Michael got critiqued for not bringing his ingredients together, but he did reveal his secret ingredient for the mushrooms: mandarin orange juice! Roy had to hear about overcooked mahi mahi. Jonathan had to defend his choice of plate size and shape. But the group is a love-in, and as they talk about how they inspired and took care of each other, the sweetness is almost goofy, but totally endearing. So Art was the only entree the critics completely loved, but he doesn't have the lead coming from the quickfire. And although Michael had problems, he has the perfect score buoying his efforts.
In the end, Art got five stars from the diners and from Gael Greene, and had tears in his eyes as he listened to the accolades. "I never won any culinary medal," he murmurs as the James Beard Award winners congratulate him. What an awesome group of guys. Who needs drama to be entertained on a cooking show?
- Things to do before you go on Top Chef: (1) Memorize a dessert recipe. (2) Review how to work a pressure cooker.

== Work instruction A ==
Answer from the Top Chef recap:
(i) What secret ingredient did Michael use for the mushrooms?
(ii) Who gave Art five stars?
(iii) What is the second item on the list of things to do before going on Top Chef?
== Work instruction B ==
Proceed with the Top Chef recap, picking up from its last line.
The material that comes after this text is unrelated to it.

== Dataset entries ==
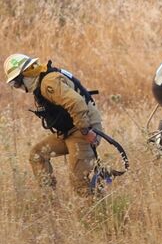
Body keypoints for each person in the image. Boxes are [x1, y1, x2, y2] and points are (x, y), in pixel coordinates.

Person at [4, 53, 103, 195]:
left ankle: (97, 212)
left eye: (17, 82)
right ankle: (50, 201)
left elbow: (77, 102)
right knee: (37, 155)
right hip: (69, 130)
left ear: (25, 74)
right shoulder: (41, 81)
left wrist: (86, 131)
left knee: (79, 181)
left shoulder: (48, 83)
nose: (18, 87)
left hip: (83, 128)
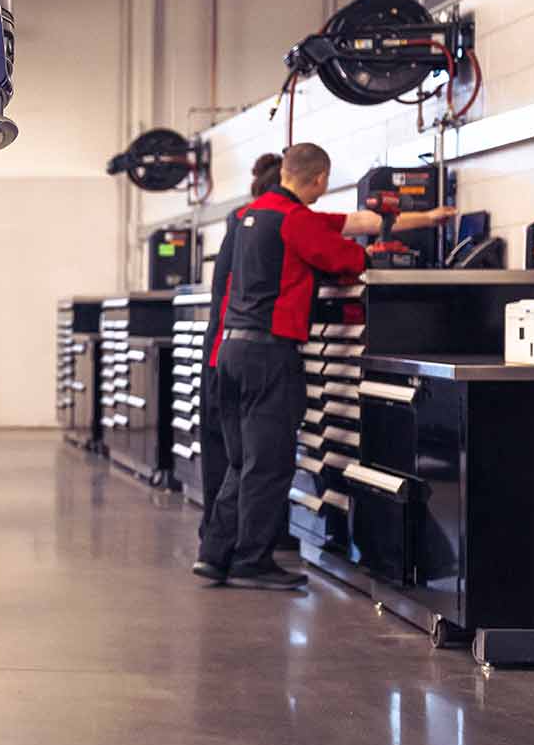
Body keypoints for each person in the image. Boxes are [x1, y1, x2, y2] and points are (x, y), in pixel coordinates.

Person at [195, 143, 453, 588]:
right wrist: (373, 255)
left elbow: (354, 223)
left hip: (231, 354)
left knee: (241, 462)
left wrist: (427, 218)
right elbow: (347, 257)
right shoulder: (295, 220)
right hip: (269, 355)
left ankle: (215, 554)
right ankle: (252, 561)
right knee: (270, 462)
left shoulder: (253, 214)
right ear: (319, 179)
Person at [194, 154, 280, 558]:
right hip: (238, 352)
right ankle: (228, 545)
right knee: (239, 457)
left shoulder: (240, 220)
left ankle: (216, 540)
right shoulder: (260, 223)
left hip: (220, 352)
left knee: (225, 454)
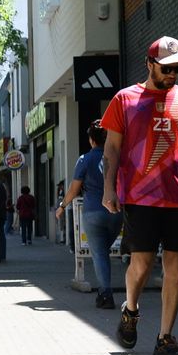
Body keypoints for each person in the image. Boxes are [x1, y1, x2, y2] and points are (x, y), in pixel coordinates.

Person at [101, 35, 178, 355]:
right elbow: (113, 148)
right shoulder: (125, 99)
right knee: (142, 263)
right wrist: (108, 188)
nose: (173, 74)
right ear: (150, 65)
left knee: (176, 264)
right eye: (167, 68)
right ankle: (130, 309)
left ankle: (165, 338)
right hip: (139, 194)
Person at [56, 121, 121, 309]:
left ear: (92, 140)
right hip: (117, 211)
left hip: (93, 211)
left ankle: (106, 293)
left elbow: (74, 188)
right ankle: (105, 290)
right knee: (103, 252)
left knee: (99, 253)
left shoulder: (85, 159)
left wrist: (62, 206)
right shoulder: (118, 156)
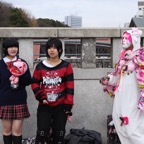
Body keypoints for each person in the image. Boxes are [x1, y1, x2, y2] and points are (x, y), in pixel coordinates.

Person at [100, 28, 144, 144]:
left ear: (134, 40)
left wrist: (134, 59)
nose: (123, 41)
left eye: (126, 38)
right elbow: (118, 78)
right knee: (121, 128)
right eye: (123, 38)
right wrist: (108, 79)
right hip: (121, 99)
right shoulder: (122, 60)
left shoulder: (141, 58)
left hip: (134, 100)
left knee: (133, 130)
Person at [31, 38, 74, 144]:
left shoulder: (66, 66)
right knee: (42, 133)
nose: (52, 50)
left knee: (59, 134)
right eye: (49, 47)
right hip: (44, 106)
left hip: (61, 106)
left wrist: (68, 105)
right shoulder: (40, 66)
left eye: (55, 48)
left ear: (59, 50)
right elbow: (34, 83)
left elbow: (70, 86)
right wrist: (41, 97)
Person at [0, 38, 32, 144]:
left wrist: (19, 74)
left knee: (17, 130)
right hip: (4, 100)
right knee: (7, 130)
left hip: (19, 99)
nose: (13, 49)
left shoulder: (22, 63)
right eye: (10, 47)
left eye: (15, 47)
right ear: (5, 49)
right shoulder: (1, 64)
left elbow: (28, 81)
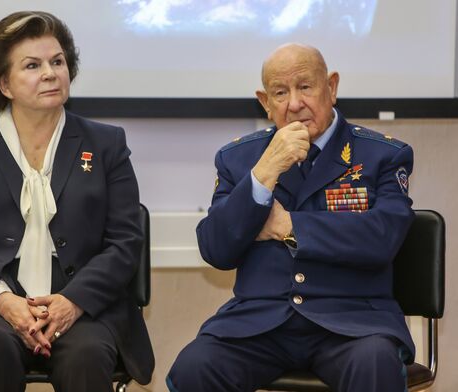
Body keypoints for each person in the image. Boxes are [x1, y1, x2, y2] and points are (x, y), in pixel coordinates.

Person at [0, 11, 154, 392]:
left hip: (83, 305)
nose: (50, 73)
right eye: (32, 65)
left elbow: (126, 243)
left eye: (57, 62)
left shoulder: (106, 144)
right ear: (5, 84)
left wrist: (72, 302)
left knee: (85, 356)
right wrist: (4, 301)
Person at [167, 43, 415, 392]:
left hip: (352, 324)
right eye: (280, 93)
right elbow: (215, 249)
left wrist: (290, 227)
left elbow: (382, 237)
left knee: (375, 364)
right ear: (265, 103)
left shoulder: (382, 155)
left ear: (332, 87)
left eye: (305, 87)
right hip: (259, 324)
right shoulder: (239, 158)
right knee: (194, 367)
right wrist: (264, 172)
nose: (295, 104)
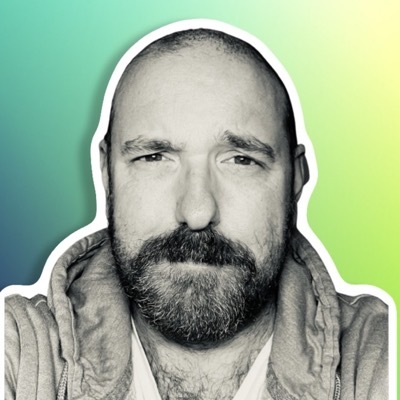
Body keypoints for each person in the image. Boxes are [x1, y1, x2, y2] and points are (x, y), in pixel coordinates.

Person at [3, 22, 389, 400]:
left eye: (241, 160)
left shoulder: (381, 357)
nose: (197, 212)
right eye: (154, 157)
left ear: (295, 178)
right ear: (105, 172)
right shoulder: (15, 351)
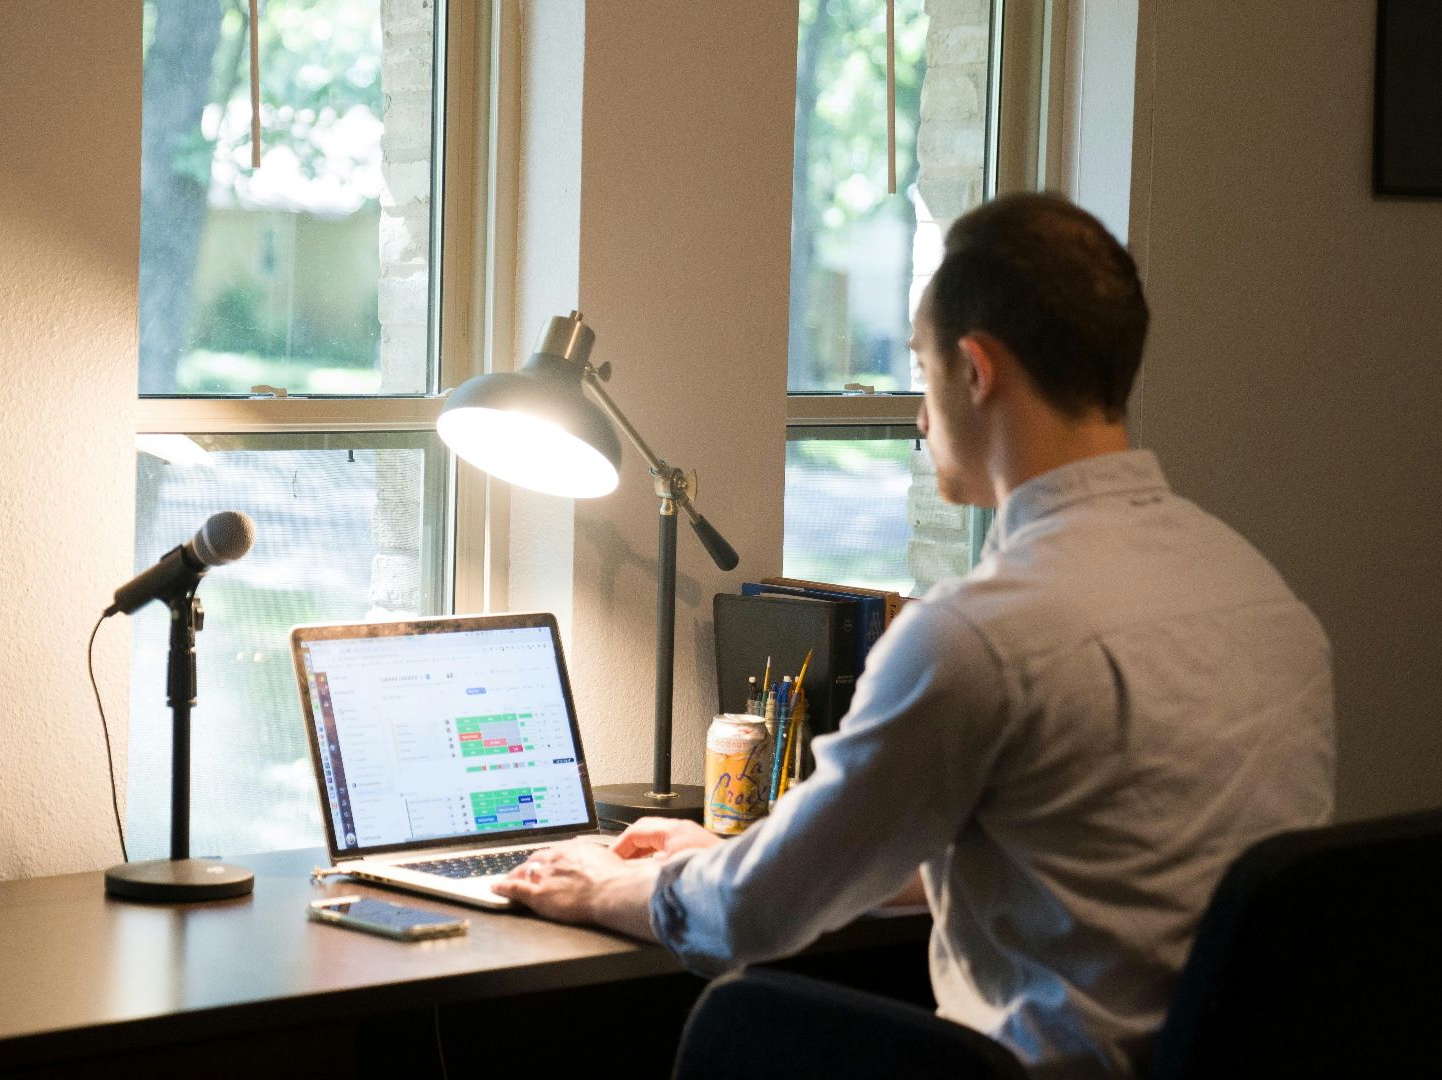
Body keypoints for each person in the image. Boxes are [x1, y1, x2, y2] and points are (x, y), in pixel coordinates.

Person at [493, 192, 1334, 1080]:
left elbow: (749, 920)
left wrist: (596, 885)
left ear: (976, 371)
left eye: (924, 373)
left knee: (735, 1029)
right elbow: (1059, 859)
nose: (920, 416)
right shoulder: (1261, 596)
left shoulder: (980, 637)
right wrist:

== Answer A ==
(i) Mandarin orange juice.
(ii) The diners and Gael Greene.
(iii) Review how to work a pressure cooker.

== Answer B ==
- That meal the chefs made together looked like it might have been a lot of fun if somebody hadn't invited Kelly Choi.
- Is this the only preliminary group with no women?
- I love how Kelly mentions that everyone will be getting a donation for their charities, but doesn't say the amount. What do you think it is? 25 bucks or so?
- It's time to handicap the finals. Who will you be pulling for? And who do you think has the best chance of winning? (After tonight's ep, I'll definitely be pulling for Art along with my man of whimsy Hubert, but I tend to think that Anita Lo might have the chops to bulldoze through the final.)